• [Work to complete]:
Each record must be written out again exactly. Skip any picture it contains.

= = = =

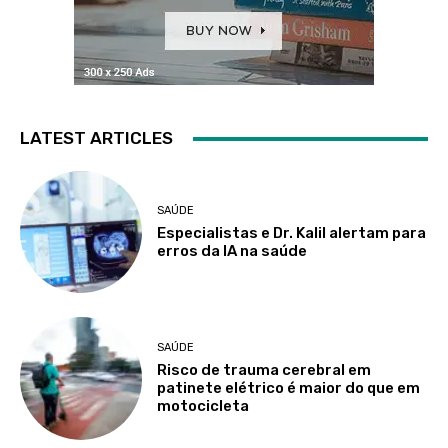
LATEST ARTICLES
SAÚDE
Especialistas e Dr. Kalil alertam para
erros da IA na saúde
SAÚDE
Risco de trauma cerebral em
patinete elétrico é maior do que em
motocicleta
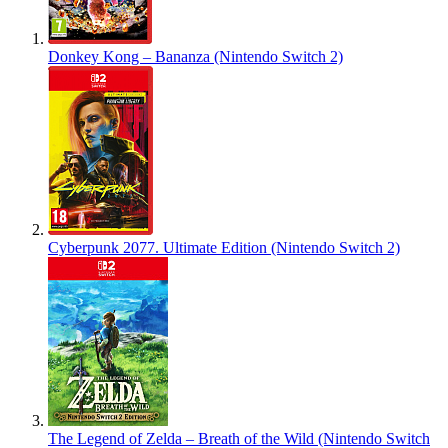
Donkey Kong – Bananza (Nintendo Switch 2)
Cyberpunk 2077. Ultimate Edition (Nintendo Switch 2)
The Legend of Zelda – Breath of the Wild (Nintendo Switch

= = = =

• [Answer for the task]:
LATEST ARTICLES
SAÚDE
Especialistas e Dr. Kalil alertam para
erros da IA na saúde
SAÚDE
Risco de trauma cerebral em
patinete elétrico é maior do que em
motocicleta
Donkey Kong – Bananza (Nintendo Switch 2)
Cyberpunk 2077. Ultimate Edition (Nintendo Switch 2)
The Legend of Zelda – Breath of the Wild (Nintendo Switch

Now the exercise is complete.